**Task goal**. From the records below, write out word for word the part that opens with the line containing "132.938 apartamen" and closes with the line containing "שירותי הובלות", including both of those lines. Leave the pictures out of the answer.

**Supplied records**.
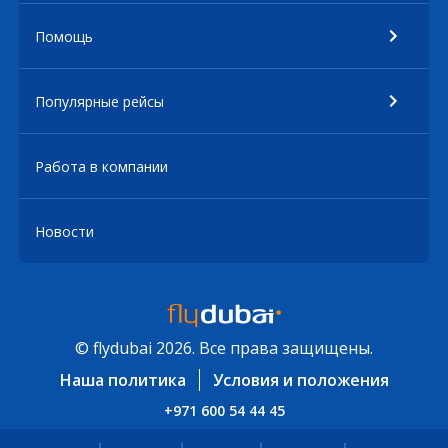
Помощь
Популярные рейсы
Работа в компании
Новости
© flydubai 2026. Все права защищены.
Наша политика
Условия и положения
+971 600 54 44 45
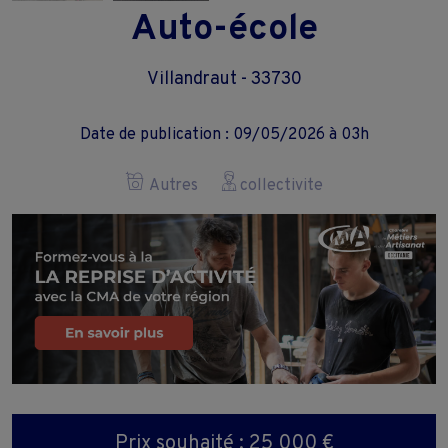
Auto-école
Villandraut - 33730
Date de publication : 09/05/2026 à 03h
Autres
collectivite
Prix souhaité : 25 000 €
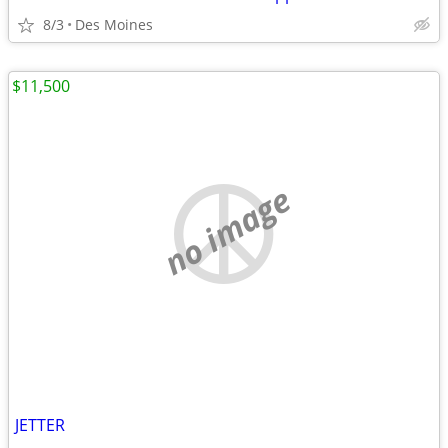
8/3
Des Moines
$11,500
no image
JETTER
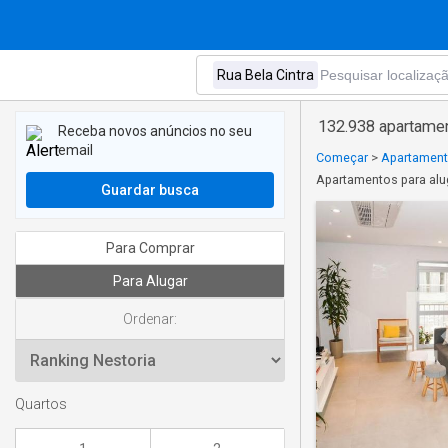
132.938 apartamen
Receba novos anúncios no seu
email
Começar
>
Apartament
Apartamentos para alug
Guardar busca
Para Comprar
Para Alugar
Ordenar:
Quartos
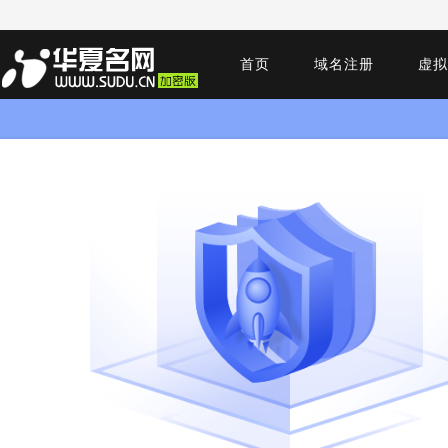
首页
域名注册
虚拟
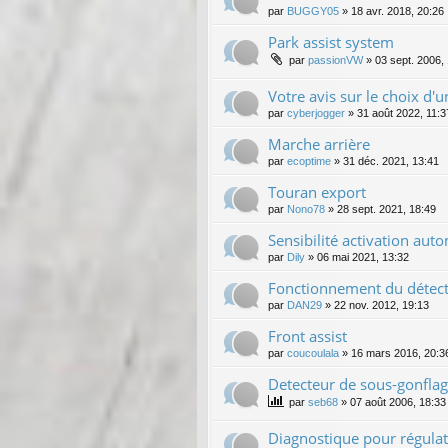
par
BUGGY05
»
18 avr. 2018, 20:26
Park assist system
par
passionVW
»
03 sept. 2006,
Votre avis sur le choix d'
par
cyberjogger
»
31 août 2022, 11:3
Marche arrière
par
ecoptime
»
31 déc. 2021, 13:41
Touran export
par
Nono78
»
28 sept. 2021, 18:49
Sensibilité activation au
par
Dily
»
06 mai 2021, 13:32
Fonctionnement du détecte
par
DAN29
»
22 nov. 2012, 19:13
Front assist
par
coucoulala
»
16 mars 2016, 20:3
Detecteur de sous-gonfla
par
seb68
»
07 août 2006, 18:33
Diagnostique pour régulat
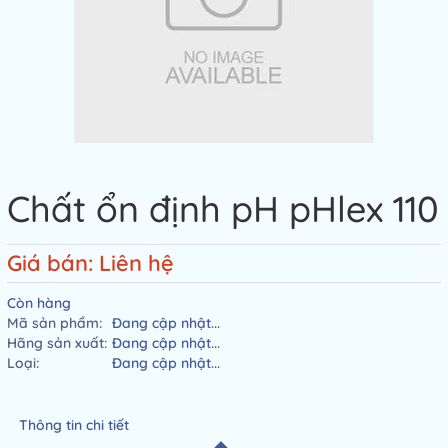
Chất ổn định pH pHlex 110
Giá bán: Liên hệ
Còn hàng
Mã sản phẩm:
Đang cập nhật...
Hãng sản xuất:
Đang cập nhật...
Loại:
Đang cập nhật...
Thông tin chi tiết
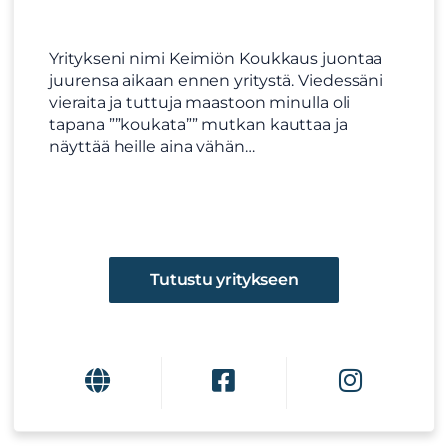
Yritykseni nimi Keimiön Koukkaus juontaa
juurensa aikaan ennen yritystä. Viedessäni
vieraita ja tuttuja maastoon minulla oli
tapana ””koukata”” mutkan kauttaa ja
näyttää heille aina vähän…
Tutustu yritykseen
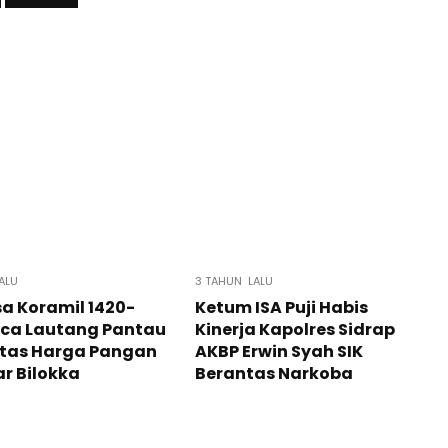
ALU
3 TAHUN LALU
a Koramil 1420-
Ketum ISA Puji Habis
nca Lautang Pantau
Kinerja Kapolres Sidrap
itas Harga Pangan
AKBP Erwin Syah SIK
ar Bilokka
Berantas Narkoba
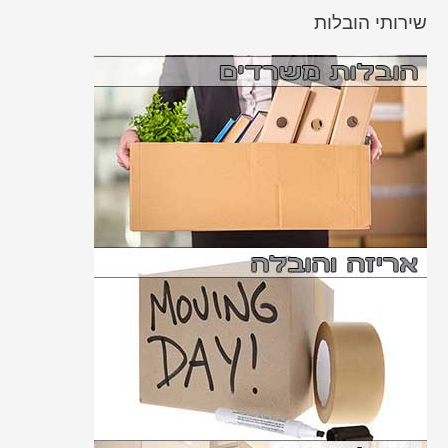
שירותי הובלות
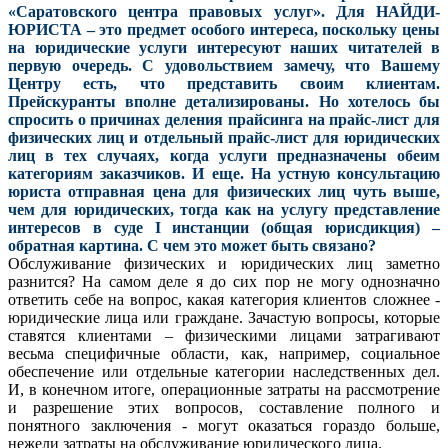
«Саратовского центра правовых услуг». Для НАЙДИ-
ЮРИСТА – это предмет особого интереса, поскольку цены
на юридические услуги интересуют наших читателей в
первую очередь. С удовольствием замечу, что Вашему
Центру есть, что представить своим клиентам.
Прейскуранты вполне детализированы. Но хотелось бы
спросить о причинах деления прайсинга на прайс-лист для
физических лиц и отдельный прайс-лист для юридических
лиц в тех случаях, когда услуги предназначены обеим
категориям заказчиков. И еще. На устную консультацию
юриста отправная цена для физических лиц чуть выше,
чем для юридических, тогда как на услугу представление
интересов в суде I инстанции (общая юрисдикция) –
обратная картина. С чем это может быть связано?
Обслуживание физических и юридических лиц заметно
разнится? На самом деле я до сих пор не могу однозначно
ответить себе на вопрос, какая категория клиентов сложнее -
юридические лица или граждане. Зачастую вопросы, которые
ставятся клиентами – физическими лицами затрагивают
весьма специфичные области, как, например, социальное
обеспечение или отдельные категории наследственных дел.
И, в конечном итоге, операционные затраты на рассмотрение
и разрешение этих вопросов, составление полного и
понятного заключения - могут оказаться гораздо больше,
нежели затраты на обслуживание юридического лица.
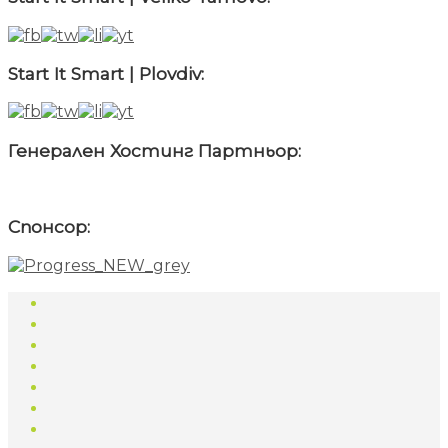
Start It Smart | Plovdiv:
Генерален Хостинг Партньор:
Спонсор:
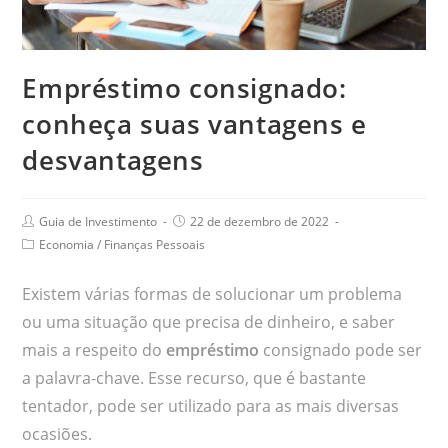
Empréstimo consignado:
conheça suas vantagens e
desvantagens
Guia de Investimento
22 de dezembro de 2022
Economia
/
Finanças Pessoais
Existem várias formas de solucionar um problema
ou uma situação que precisa de dinheiro, e saber
mais a respeito do
empréstimo
consignado pode ser
a palavra-chave. Esse recurso, que é bastante
tentador, pode ser utilizado para as mais diversas
ocasiões.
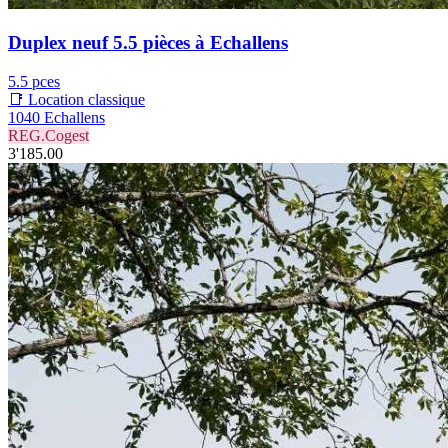
Duplex neuf 5.5 pièces à Echallens
5.5 pces
📑 Location classique
1040 Echallens
REG.Cogest
3'185.00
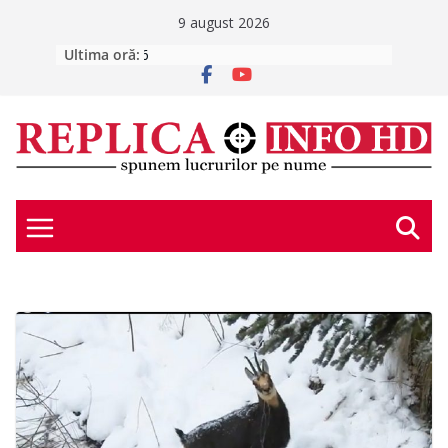
Skip
9 august 2026
to
Ultima oră:
E scris în stele – duminică, 9 august
2026
content
Peste 300 de oameni s-au
autoevacuat din Auchan Deva, după
ce mall-ul s-a umplut de fum
DacFest 2026. Când timpul se
întoarce acasă (GALERIE FOTO)
E scris în stele – sâmbătă, 8 august
2026
SĂPTĂMÂNA ASTRALĂ – 10 – 16
august 2026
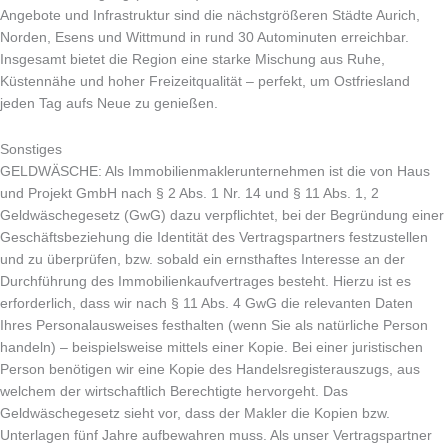
Angebote und Infrastruktur sind die nächstgrößeren Städte Aurich,
Norden, Esens und Wittmund in rund 30 Autominuten erreichbar.
Insgesamt bietet die Region eine starke Mischung aus Ruhe,
Küstennähe und hoher Freizeitqualität – perfekt, um Ostfriesland
jeden Tag aufs Neue zu genießen.
Sonstiges
GELDWÄSCHE: Als Immobilienmaklerunternehmen ist die von Haus
und Projekt GmbH nach § 2 Abs. 1 Nr. 14 und § 11 Abs. 1, 2
Geldwäschegesetz (GwG) dazu verpflichtet, bei der Begründung einer
Geschäftsbeziehung die Identität des Vertragspartners festzustellen
und zu überprüfen, bzw. sobald ein ernsthaftes Interesse an der
Durchführung des Immobilienkaufvertrages besteht. Hierzu ist es
erforderlich, dass wir nach § 11 Abs. 4 GwG die relevanten Daten
Ihres Personalausweises festhalten (wenn Sie als natürliche Person
handeln) – beispielsweise mittels einer Kopie. Bei einer juristischen
Person benötigen wir eine Kopie des Handelsregisterauszugs, aus
welchem der wirtschaftlich Berechtigte hervorgeht. Das
Geldwäschegesetz sieht vor, dass der Makler die Kopien bzw.
Unterlagen fünf Jahre aufbewahren muss. Als unser Vertragspartner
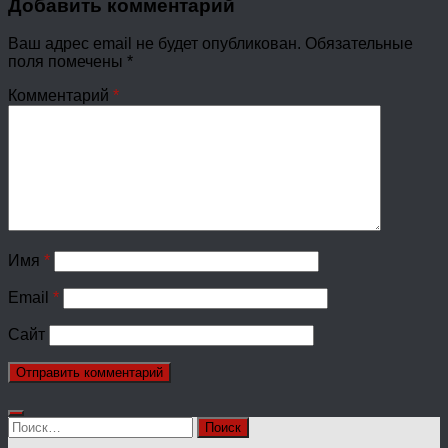
Добавить комментарий
Ваш адрес email не будет опубликован.
Обязательные
поля помечены
*
Комментарий
*
Имя
*
Email
*
Сайт
Найти:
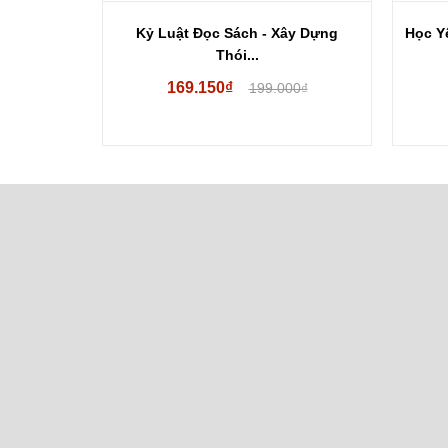
Luật...
Kỷ Luật Đọc Sách - Xây Dựng
Học Yê
Thói...
169.150₫
00₫
199.000₫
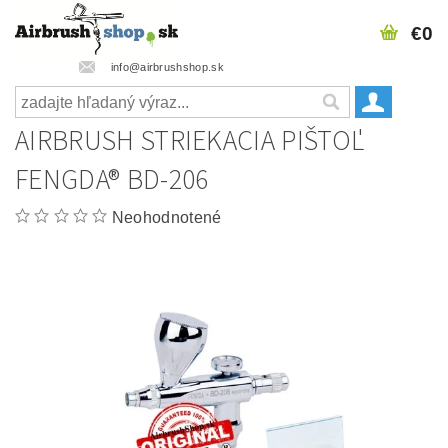
€0
info@airbrushshop.sk
AIRBRUSH STRIEKACIA PIŠTOĽ
FENGDA® BD-206
Neohodnotené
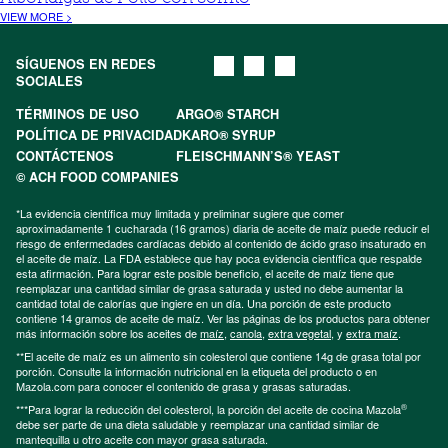
VIEW MORE >
SÍGUENOS EN REDES
SOCIALES
TÉRMINOS DE USO
ARGO® STARCH
POLÍTICA DE PRIVACIDAD
KARO® SYRUP
CONTÁCTENOS
FLEISCHMANN’S® YEAST
© ACH FOOD COMPANIES
*La evidencia científica muy limitada y preliminar sugiere que comer
aproximadamente 1 cucharada (16 gramos) diaria de aceite de maíz puede reducir el
riesgo de enfermedades cardíacas debido al contenido de ácido graso insaturado en
el aceite de maíz. La FDA establece que hay poca evidencia científica que respalde
esta afirmación. Para lograr este posible beneficio, el aceite de maíz tiene que
reemplazar una cantidad similar de grasa saturada y usted no debe aumentar la
cantidad total de calorías que ingiere en un día. Una porción de este producto
contiene 14 gramos de aceite de maíz. Ver las páginas de los productos para obtener
más información sobre los aceites de
maíz
,
canola
,
extra vegetal
, y
extra maíz
.
**El aceite de maíz es un alimento sin colesterol que contiene 14g de grasa total por
porción. Consulte la información nutricional en la etiqueta del producto o en
Mazola.com para conocer el contenido de grasa y grasas saturadas.
®
***Para lograr la reducción del colesterol, la porción del aceite de cocina Mazola
debe ser parte de una dieta saludable y reemplazar una cantidad similar de
mantequilla u otro aceite con mayor grasa saturada.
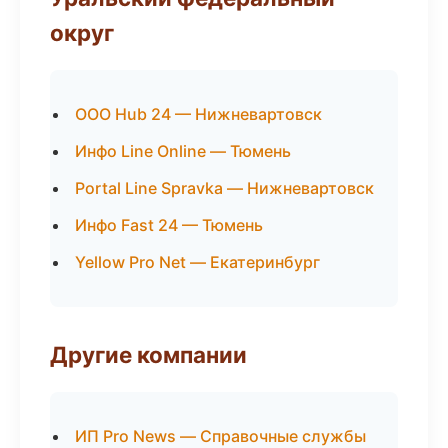
округ
ООО Hub 24 — Нижневартовск
Инфо Line Online — Тюмень
Portal Line Spravka — Нижневартовск
Инфо Fast 24 — Тюмень
Yellow Pro Net — Екатеринбург
Другие компании
ИП Pro News — Справочные службы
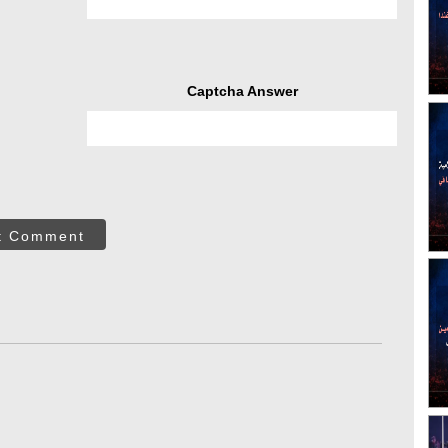
Captcha Answer
t Comment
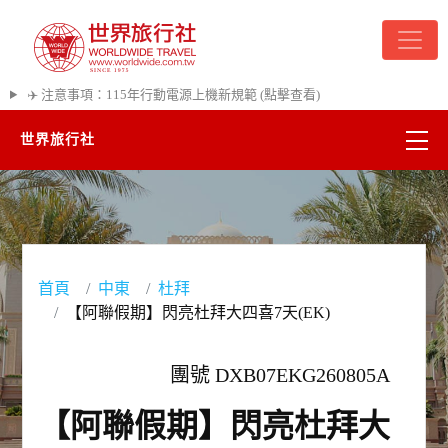
✈️ 注意事項：115年行動電源上機新規範 (點擊查看)
世界旅行社
精彩越南
熱門韓國
首頁
中東
杜拜
超夯日本
【阿聯假期】閃亮杜拜大四喜7天(EK)
悠遊美加
團號 DXB07EKG260805A
遊輪河輪
【阿聯假期】閃亮杜拜大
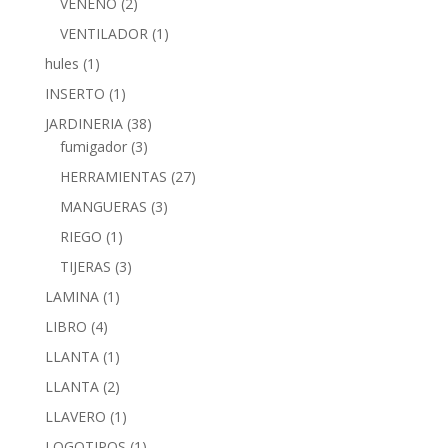
VENENO
(2)
VENTILADOR
(1)
hules
(1)
INSERTO
(1)
JARDINERIA
(38)
fumigador
(3)
HERRAMIENTAS
(27)
MANGUERAS
(3)
RIEGO
(1)
TIJERAS
(3)
LAMINA
(1)
LIBRO
(4)
LLANTA
(1)
LLANTA
(2)
LLAVERO
(1)
LOGOTIPOS
(1)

**Answer to this exercise**.
132.938 apartamen
Receba novos anúncios no seu
email
Começar
>
Apartament
Apartamentos para alug
Guardar busca
Para Comprar
Para Alugar
Ordenar:
Quartos
首页
域名注册
虚拟
par
BUGGY05
»
18 avr. 2018, 20:26
Park assist system
par
passionVW
»
03 sept. 2006,
Votre avis sur le choix d'
par
cyberjogger
»
31 août 2022, 11:3
Marche arrière
par
ecoptime
»
31 déc. 2021, 13:41
Touran export
par
Nono78
»
28 sept. 2021, 18:49
Sensibilité activation au
par
Dily
»
06 mai 2021, 13:32
Fonctionnement du détecte
par
DAN29
»
22 nov. 2012, 19:13
Front assist
par
coucoulala
»
16 mars 2016, 20:3
Detecteur de sous-gonfla
par
seb68
»
07 août 2006, 18:33
Diagnostique pour régulat
Chất ổn định pH pHlex 110
Giá bán: Liên hệ
Còn hàng
Mã sản phẩm:
Đang cập nhật...
Hãng sản xuất:
Đang cập nhật...
Loại:
Đang cập nhật...
Thông tin chi tiết
Yritykseni nimi Keimiön Koukkaus juontaa
juurensa aikaan ennen yritystä. Viedessäni
vieraita ja tuttuja maastoon minulla oli
tapana ””koukata”” mutkan kauttaa ja
näyttää heille aina vähän…
Tutustu yritykseen
ALU
3 TAHUN LALU
a Koramil 1420-
Ketum ISA Puji Habis
nca Lautang Pantau
Kinerja Kapolres Sidrap
itas Harga Pangan
AKBP Erwin Syah SIK
ar Bilokka
Berantas Narkoba
שירותי הובלות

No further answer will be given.